Using the lognorm package

Distribution

Shape by multiplicative standard deviation

Density distributions of lognormal distributions (lines) get closer to normal density shaded area) as multiplicative standard deviation \(\sigma^*\) decreases down to 1.2 for same \(\mu^* = 1\).

Density, distribution function, quantile function and random generation

Are already provided with the base stats package. See ?dlnorm.

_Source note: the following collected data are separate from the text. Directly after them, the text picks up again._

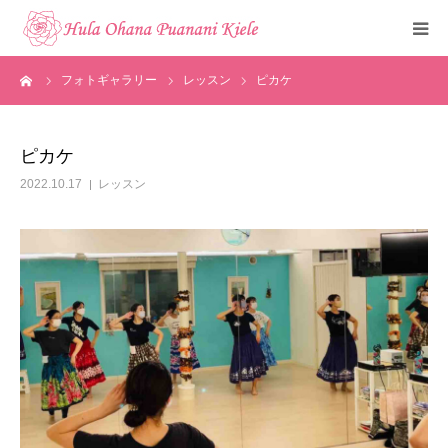
ーム
フォトギャラリー
レッスン
ピカケ
トップ
ご挨拶
ピカケ
2022.10.17
レッスン
クラスのご紹介
メディア掲載
フォトギャラリー
お知らせ
見学・体験申込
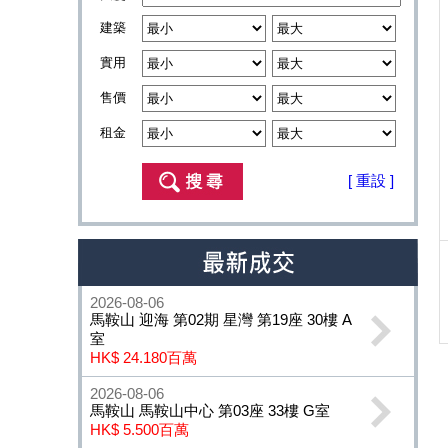
建築
實用
售價
租金
[ 重設 ]
2026-08-06
馬鞍山 迎海 第02期 星灣 第19座 30樓 A
室
HK$ 24.180百萬
2026-08-06
馬鞍山 馬鞍山中心 第03座 33樓 G室
HK$ 5.500百萬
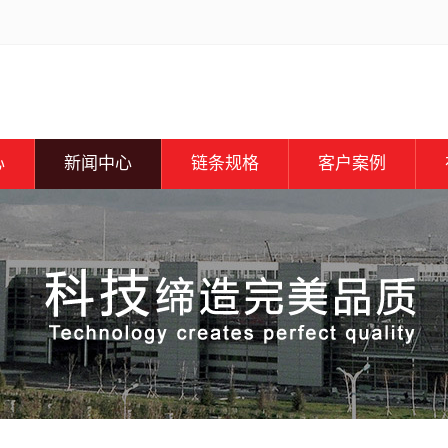
心
新闻中心
链条规格
客户案例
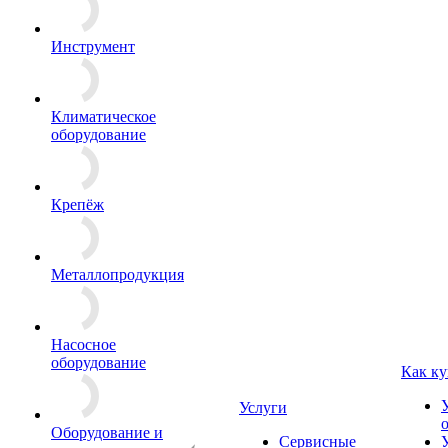
Инструмент
Климатическое
оборудование
Крепёж
Металлопродукция
Насосное
оборудование
Как ку
Услуги
Оборудование и
Сервисные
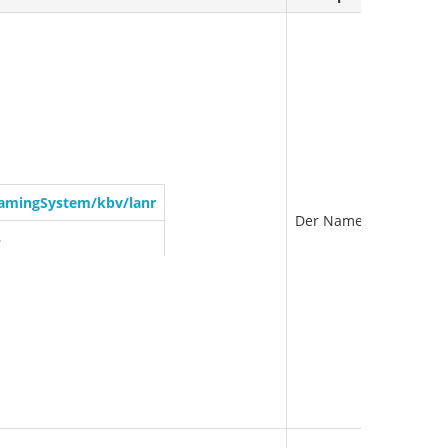
NamingSystem/kbv/lanr
Der Namensraum für die
6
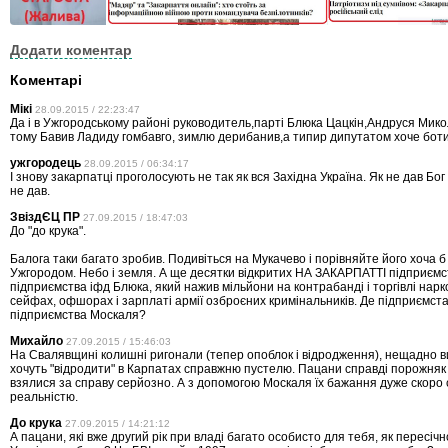
Додати коментар
Коментарі
Мікі
28.09.2015 / 22:23:47
Да і в Ужгородському районі руководитель,парті Блюка Цацкін,Андруся Мико
тому Бавив Ладиду гомбавго, зимлю дерибанив,а типир дипутатом хоче боти
ужгородець
28.09.2015 / 06:34:17
І знову закарпатці проголосують не так як вся Західна Україна. Як не дав Бог
не дав.
ЗвіздЄЦ ПР
27.09.2015 / 18:47:03
До "до крука".
Балога таки багато зробив. Подивіться на Мукачево і порівняйте його хоча б
Ужгородом. Небо і земля. А ще десятки відкритих НА ЗАКАРПАТТІ підприємс
підприємства іфд Блюка, який нажив мільйони на контрабанді і торгівлі нар
сейфах, офшорах і зарплаті армії озброєних кримінальників. Де підприємст
підприємства Москаля?
Михайло
27.09.2015 / 15:46:03
На Свалявщині колишні ригонали (тепер опоблок і відродження), нещадно в
хочуть "відродити" в Карпатах справжню пустелю. Пацани справді порожняк 
взялися за справу серйозно. А з допомогою Москаля їх бажання дуже скоро
реальністю.
До крука
27.09.2015 / 14:21:12
А пацани, які вже другий рік при владі багато особисто для тебя, як пересі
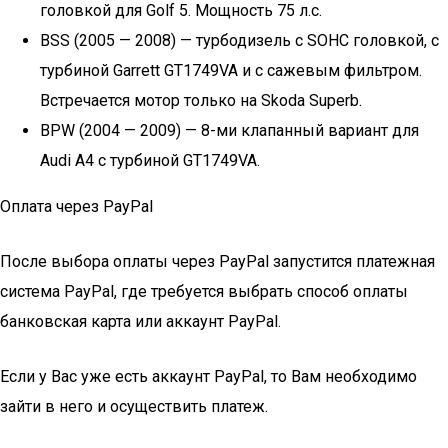
головкой для Golf 5. Мощность 75 л.с.
BSS (2005 — 2008) — турбодизель с SOHC головкой, с
турбиной Garrett GT1749VA и с сажевым фильтром.
Встречается мотор только на Skoda Superb.
BPW (2004 — 2009) — 8-ми клапанный вариант для
Audi A4 с турбиной GT1749VA.
Оплата через PayPal
После выбора оплаты через PayPal запустится платежная
система PayPal, где требуется выбрать способ оплаты
банковская карта или аккаунт PayPal.
Если у Вас уже есть аккаунт PayPal, то Вам необходимо
зайти в него и осуществить платеж.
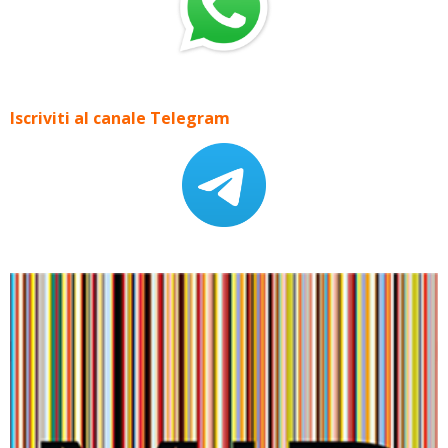
Iscriviti al canale Telegram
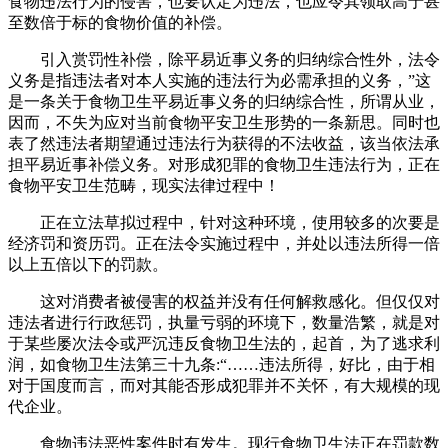
食物违法行为的侵害，也要认定为违法，也应令其领取高于甚
至数倍于标的食物价值的补偿。
引入赏罚性补偿，除平易近事义务的归纳综合性外，法令
义务是指违法者对本人实施的违法行为必需承担的义务，”这
是一条关于食物卫生平易近事义务的归纳综合性，所谓从业，
因而，不失为应对当前食物平安卫生形势的一条新思。同时也
表了然违法者期望通过违法行为获得的不法收益，该当依法承
担平易近事补偿义务。对形成犯罪的食物卫生违法行为，正在
食物平安卫生范畴，现实法律过程中！
正在立法草拟过程中，针对这种环境，使用较多的次要是
经济罚和资历罚。正在法令实施过程中，并处以违法所得一倍
以上五倍以下的罚款。
这对消费者被侵害的权益并没有任何解救感化。但仅仅对
违法者进行行政惩罚，执量亏弱的环境下，数量浩繁，就是对
于某些屡次法令或严沉违反食物卫生法的，起首，为了逃求利
润，如食物卫生法第三十九条:“……违法所得，好比，由于相
对于国度而言，而对其能否形成犯罪并不关怀，有大规模的现
代企业。
食物违法恶性案件时有发生。现行食物卫生法正在罚款数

Expected value, Variance, Mode, and Median

getLognormMode(mu = 0.6,sigma = 0.5)
## [1] 1.419068
getLognormMedian(mu = 0.6,sigma = 0.5)
## [1] 1.822119
(theta <- getLognormMoments(mu = 0.6,sigma = 0.5))
##          mean      var        cv
## [1,] 2.064731 1.210833 0.5329404

Mode < Median < Mean for the right-skewed distribution.

The return type of getLognormMoments is a matrix.

Parameter Estimation from moments

moments <- cbind(mean = c(1,1), var = c(0.2, 0.3)^2 )
(theta <- getParmsLognormForMoments( moments[,1], moments[,2]))
##               mu     sigma
## [1,] -0.01961036 0.1980422
## [2,] -0.04308885 0.2935604

The larger the spread, the more skewed is the distribution, here both with an expected value of one.